Rispondi alle seguenti domande sull'articolo dedicato alle nascite a San Marino:
1. Quanti bambini sono nati a San Marino nel 2024?
2. Quante persone sono morte nello stesso periodo?
3. Quale problema principale delle giovani coppie indica l'articolo?

**TESTO IN ESAME**
━━━━━━━━━━

San Marino. Le nostre culle sono vuote. Ora dobbiamo scegliere tra la paura e il futuro: “Residenze per lo Sviluppo” la più efficace soluzione? … di Marino D’Arbe

Cari sammarinesi,

da qualche tempo, senza troppa risonanza, nei discorsi dei politici e sui giornali, si parla di una nuova, difficile idea: le “Residenze per lo Sviluppo”. È una proposta nata per affrontare il problema più grave che abbiamo oggi, anche se è il più silenzioso: il fatto che a San Marino non nascono quasi più bambini. Questa idea spaventa molti, lo capisco. Ma, come comunità, abbiamo il dovere di guardare in faccia la realtà, per quanto scomoda e inquietante possa essere. E la realtà è che non possiamo più permetterci di rimandare le scelte difficili.

Partiamo dai fatti, dai numeri, che lasciano ben poco spazio alle interpretazioni. Lo scorso anno, nel 2024, sono nati solo 171 bambini. Non erano mai stati così pochi. Nello stesso periodo, sono morte 322 persone. Questo significa che la nostra comunità si è ridotta di 151 persone in un solo anno. Non è un caso isolato, è una tendenza che va avanti da tempo. Solo dieci anni fa, le nascite erano quasi il doppio. Se questa situazione non cambia, dobbiamo chiederci: chi pagherà, fra qualche decennio, le pensioni dei nostri anziani? Chi lavorerà nelle nostre aziende e si prenderà cura di noi? Una comunità che non si rinnova è destinata a un lento declino.

Certo, fino ad ora, la politica ha provato a fare qualcosa. Sono state approvate leggi per aiutare le famiglie, sono stati previsti dei benefit per chi fa un figlio. Erano gesti mossi da buone intenzioni, ma oggi dobbiamo ammettere che non sono bastati. Non hanno funzionato perché non hanno risolto i problemi veri che bloccano i nostri giovani. Il problema principale è che oggi, per una giovane coppia, è diventato quasi impossibile acquistare una casa a San Marino, o viverci pagando un affitto sostenibile. E se manca la stabilità di una casa, come si può costruire una famiglia?

━━━━━━━━━━

**DATI**
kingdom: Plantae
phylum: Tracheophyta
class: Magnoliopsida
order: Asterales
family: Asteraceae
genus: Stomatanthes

━━━━━━━━━━

**SOLUZIONE DEL COMPITO**
1. 171 bambini.
2. 322 persone.
3. È diventato quasi impossibile acquistare una casa a San Marino o viverci pagando un affitto sostenibile.